Saved entries |
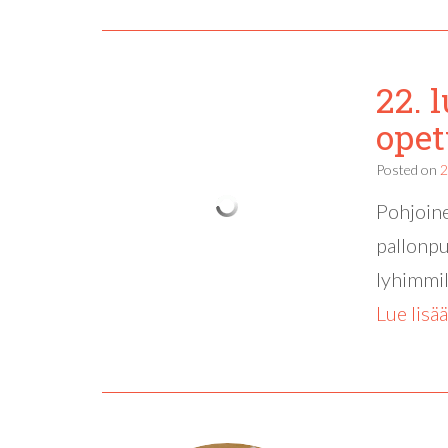
22. 
opet
Posted on
2
Pohjoine
pallonpu
lyhimmil
Lue lisää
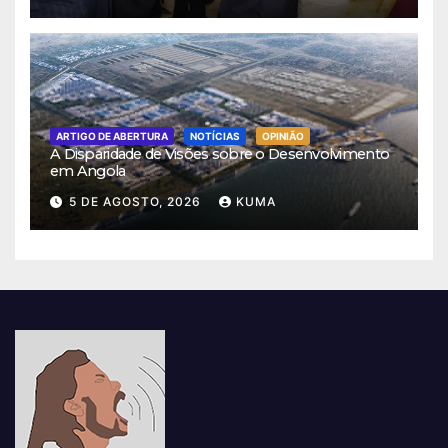
ARTIGO DE ABERTURA
NOTÍCIAS
OPINIÃO
A Disparidade de Visões sobre o Desenvolvimento
em Angola
5 DE AGOSTO, 2026
KUMA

Your goal |
Please copy the entries in full. Leave each image out.

Task output |
22. 
opet
Posted on
2
Pohjoine
pallonpu
lyhimmil
Lue lisää
ARTIGO DE ABERTURA
NOTÍCIAS
OPINIÃO
A Disparidade de Visões sobre o Desenvolvimento
em Angola
5 DE AGOSTO, 2026
KUMA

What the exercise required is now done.